If people want to wrap up boxes and put them in beauty shops with the permission of the owner, more power to 'em! If it's fraudulant and bad for Herbalife, so what? We're not Herbalife's watchdogs.
Now these new 'advertising methods' that involve scattering calling cards? Those are pretty awful. I expect to see clothing stores and banks fighting back. I don't think it will last long enough to need a vigilante solution, though. The private companies will do our job for us this time.
#2. "RE: NWTW promotes fraud" In response to Reply # 1
I think uglylitter has a point here. If a business owner has a box on their counter, that seems OK to me. I suspect everyone who enters the drawing "wins" a free sample of Herba product so I don't think there would be much of fraud issue.
#3. "RE: NWTW promotes fraud" In response to Reply # 2
NWTW promotes distributorships primarily and the actual herbalife products secondarily. The entire NWTW m.o. is MONEY.
I seriously doubt they're actually planning on sending sample product to any person who leaves their business car or some other form of contact information in those boxes. They would make no money at all if they sent product to ALL the "entrants", and they know (and have indirectly indicated) that they're not obligated to send sample product to anyone at all.

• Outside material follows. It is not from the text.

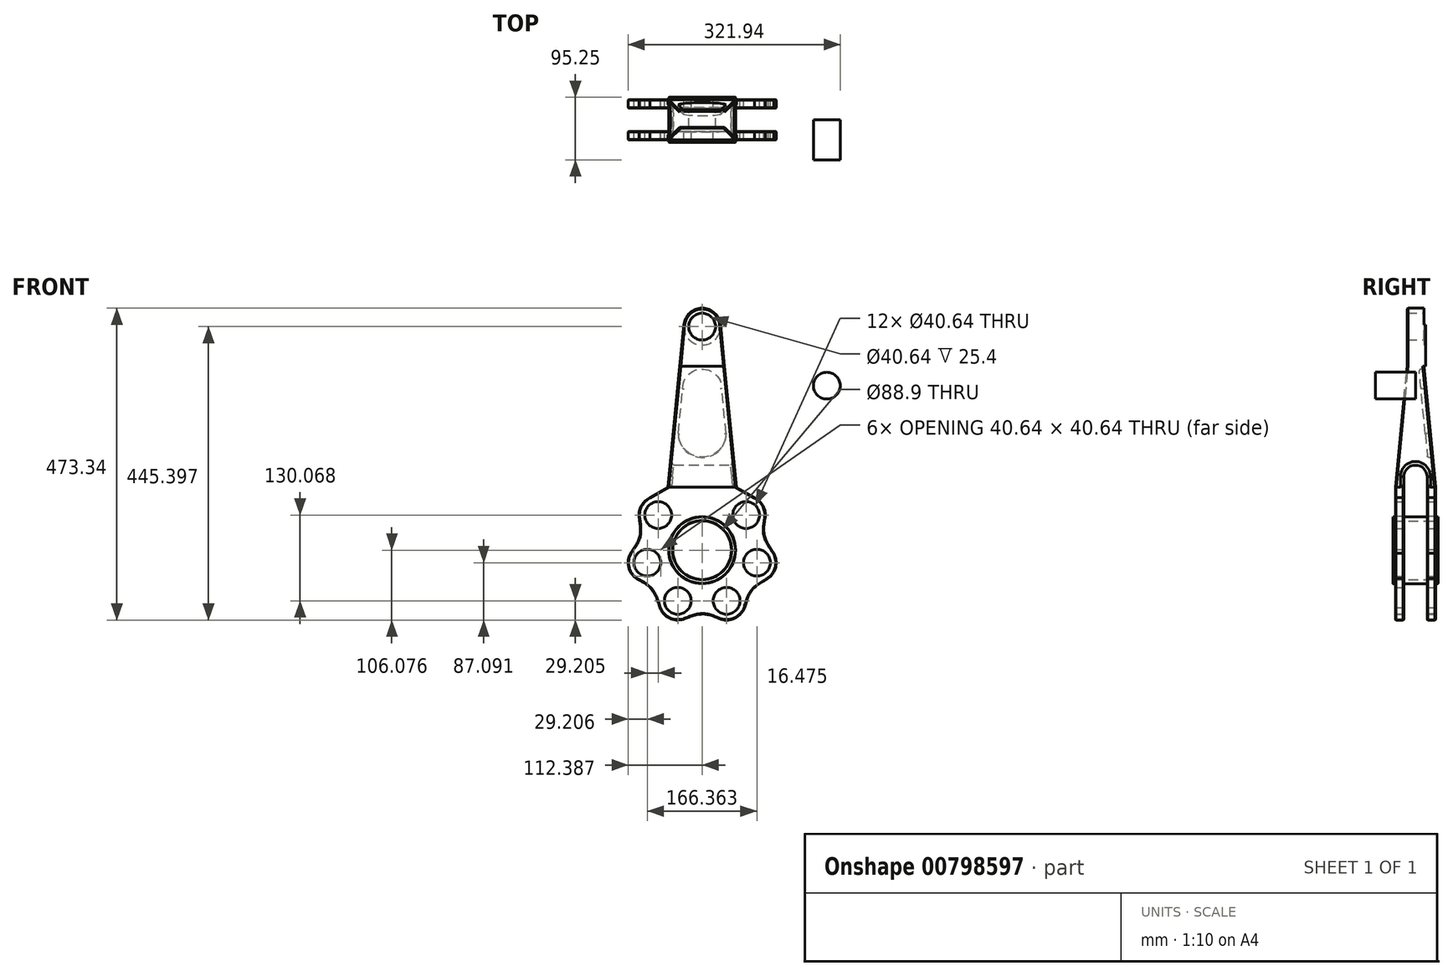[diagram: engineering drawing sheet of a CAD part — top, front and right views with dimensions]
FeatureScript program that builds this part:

If the "drawing" was to send sample product to a randomly selected, single individual who's left his/her name and number in that box, what's to stop them from simply saying they've found a winner, that nobody's heard of before, and who never actually left their name/number in one of those boxes? Absolutely nothing.
Judging from NWTW's track record, they're doing this to get potential targets for spam to acquire downlines. Whether it's via email, postal, or by phone, all they're trying to do is find more people to sucker into making "the investment".
Instead of throwing spam all over the place and HOPING someone will respond to it, they're very likely just using this method to find DIRECT targets for the same. People who, by leaving their name/number/etc, have indicated an interest. It's slightly less annoying to the general public, but probably more effective in finding people to defraud later.
Evil of a different color is still evil.
Sorry if I seemed to be getting a little redundant there, but I have strong feelings about what they're doing.
#4. "RE: NWTW promotes fraud" In response to Reply # 3
I hear there's a website down the road that's concerned with preventing NWTW/Herbalife fraud. CAUSS is here to prevent businesses from covering the planet with signs.
#5. "RE: NWTW promotes fraud" In response to Reply # 3
They can't ignore selling the product. If nothing else, distributors must buy the product out of their pocket and if they have no customers they have nothing else to do with it other than give it away.
#7. "RE: NWTW promotes fraud" In response to Reply # 6
It really is too bad that this newest way to wealth organization had to come and ruin a company that I like. The real key to success in direct selling is actually selling the product instead of these BS "recruiting" systems. Look at Mary Kay or Avon, they conduct their business the way a direct selling company should, where selling the product is the most important thing to the distributors success. That is what Herbalife was founded on but unfortunately due to greed they have lost sight of what they were originally about. Although that does seem to be changeing(slowly) with the new executive that makes sure distributors follow the rules.